Switch back to the tab Operation, select the COM port where the ESP8266 is connected to, and press the Flash button.
On Linux, you can use the esptool.py program to flash the image. Execute the following command from the directory in which the images reside. Make sure to adjust the <image_name> to the name of your images.
sudo esptool.py write_flash 0x00000 <image_name>-0x00000.bin 0x40000 <image_name>-0x40000.bin
If you managed to mount the serial port in the Docker image, you can try flashing the EP8266 from inside the Docker image with the esptool.
If all worked well, your image is now flashed to the ESP8266. Restart the ESP8266 and your program should start running.
Make sure to monitor the serial output of the ESP8266 to verify it is running and to be notified about any errors.
Here are some links with some useful information:
- [v0.10.0 ESP8266 C tutorial] (https://kaaproject.github.io/kaa/docs/v0.10.0/Programming-guide/Using-Kaa-endpoint-SDKs/C/SDK-ESP8266/)
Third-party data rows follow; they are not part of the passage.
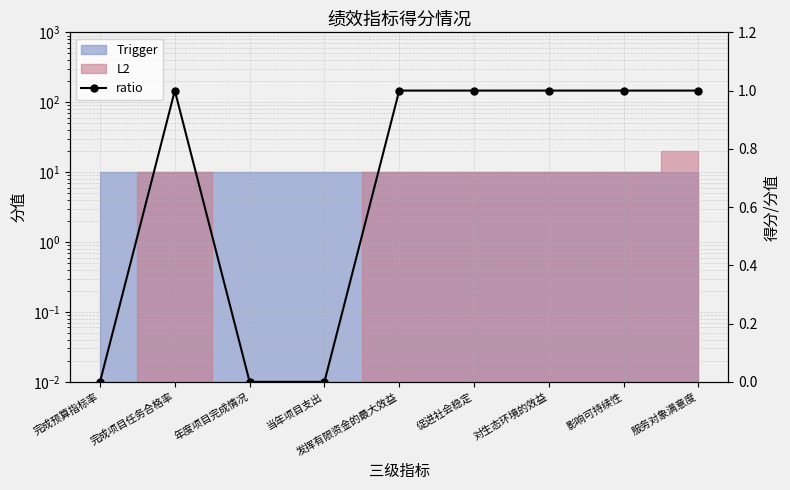

What is the difference between the second highest and second lowest values?

1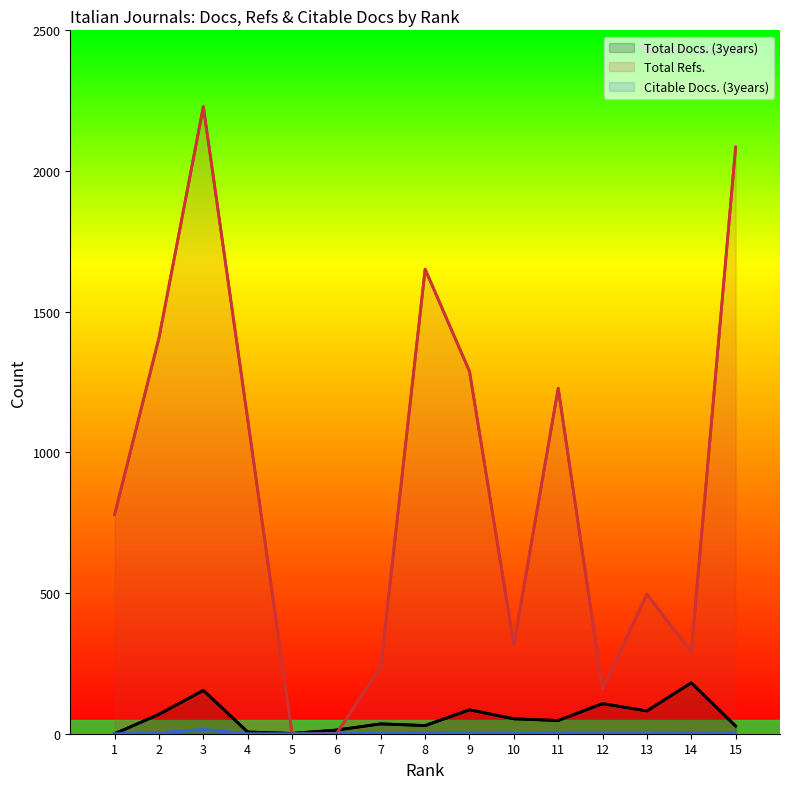

Does the chart display data point markers on the line(s)?

No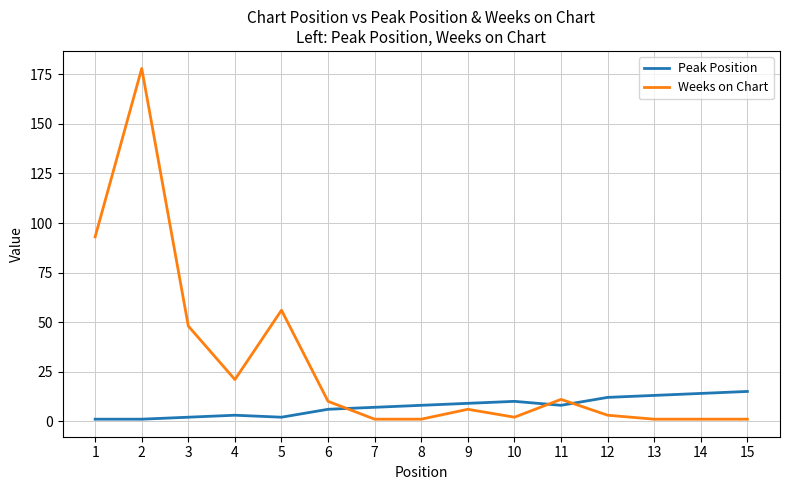

Which series has the largest total across all categories?

Weeks on Chart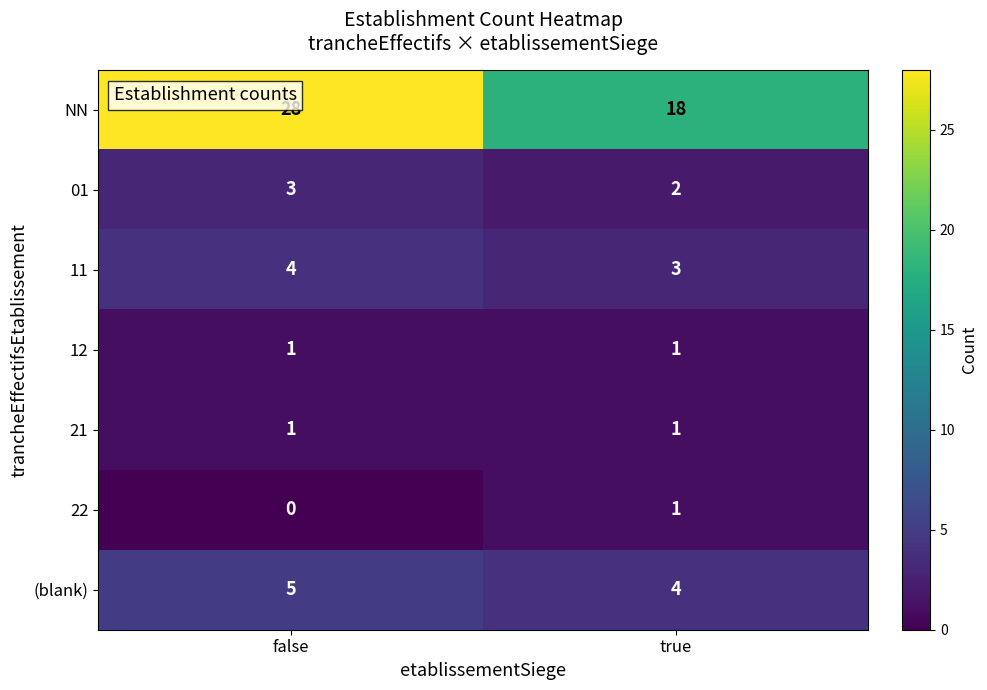

At how many categories does at least one series exceed 19?

1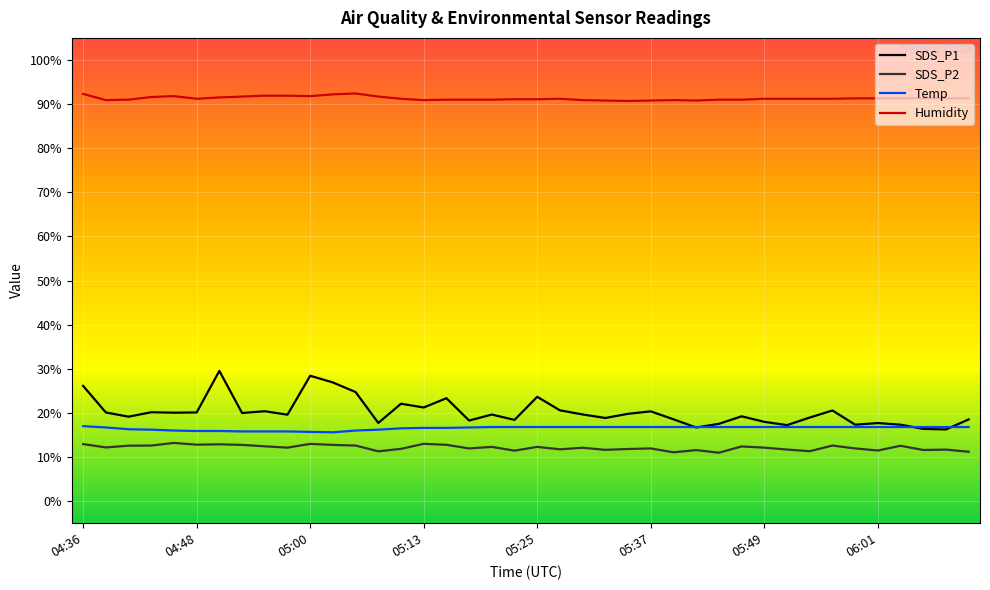

What is the smallest value displayed?

11.0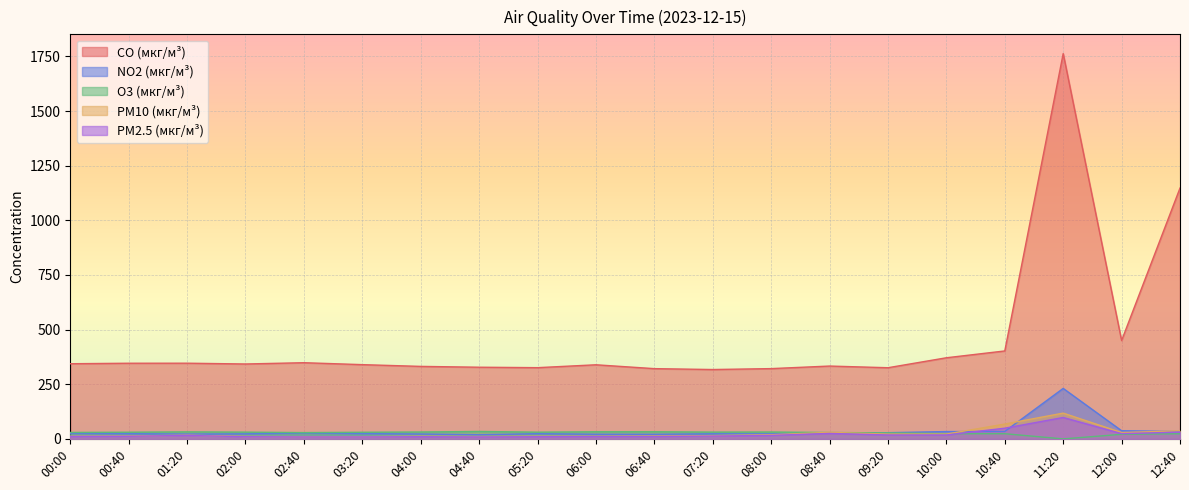

Count the number of data series in this chart.

5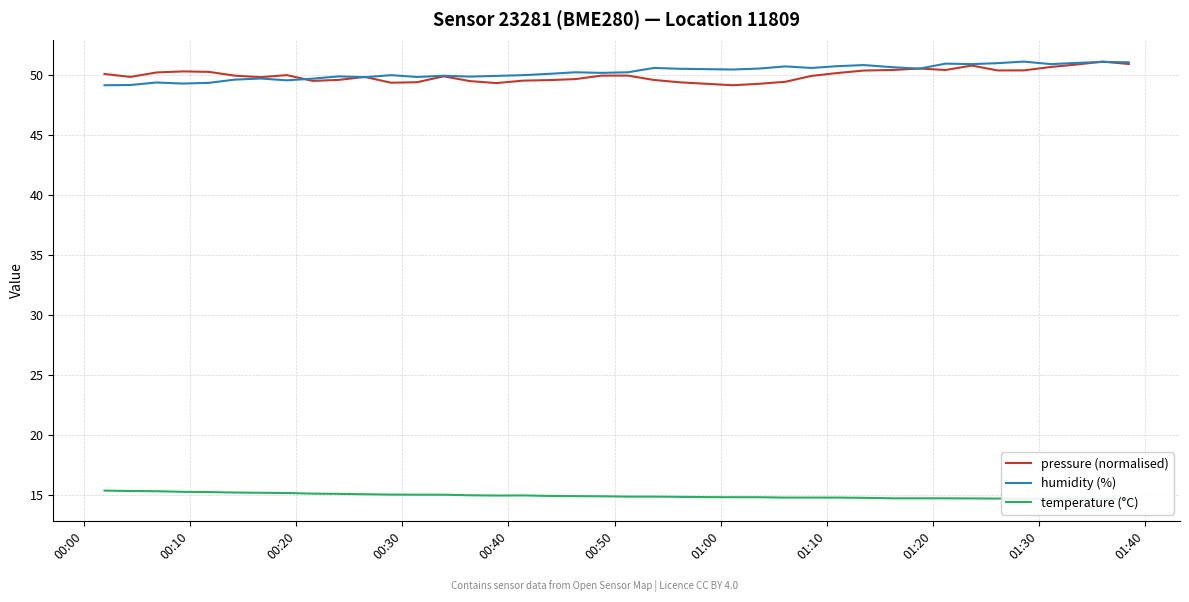

What is the highest value of the humidity (%) series?

51.1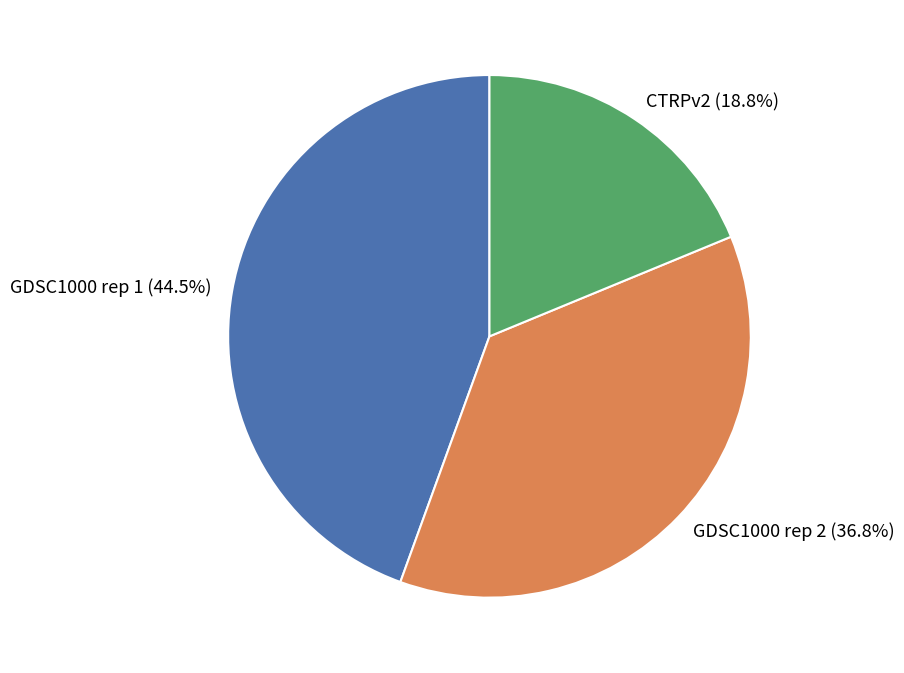

Does CTRPv2 account for over 50% of the chart?

No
- [pre-v0.10.0 ESP8266 C tutorial] (http://docs.kaaproject.org/pages/viewpage.action?pageId=16417635)
- [C SDK API docs] (http://kaaproject.github.io/kaa/autogen-docs/client-c/v0.10.0/files.html)
Actually both the current (v0.10.0) and previous ESP8266 tutorials help to get the code running.
This command prints out the memory listing of the elf image to the file listing.txt. It can help in finding where your program resides (ROM or RAM). Also it allows to analyze which parts of the code residing in the RAM might be relocatable to the ROM.
xtensa-lx106-elf-objdump -x kaa_demo > listing.txt
Two things had to be changed in order to make the instructions work as written in the [v0.10.0 ESP8266 C tutorial] (https://kaaproject.github.io/kaa/docs/v0.10.0/Programming-guide/Using-Kaa-endpoint-SDKs/C/SDK-ESP8266/).
The esptool failed to generate the final binary images from the elf because it could not parse the output of the ... correctly. For some sections, the address was empty and thus the parsing of the address failed. The esptool has been adjusted so that it skips these sections and prints out a warning Line with field ... has wrong format.
The program does seem to work nevertheless.
The sections .literal.* and .text.* have been moved from iram1_0 to irom0_0. This effectively moves these sections from RAM to ROM.
This step was necessary because otherwise the image would have been to big to fit in memory with an error similar to this:
...: kaa_demo section `.text' will not fit in region `iram1_0_seg'
...: region `iram1_0_seg' overflowed by 24817 bytes
This leaves at least some room for custom applications. But it seems that a lot of memory is used by the SDK and the other libraries around it.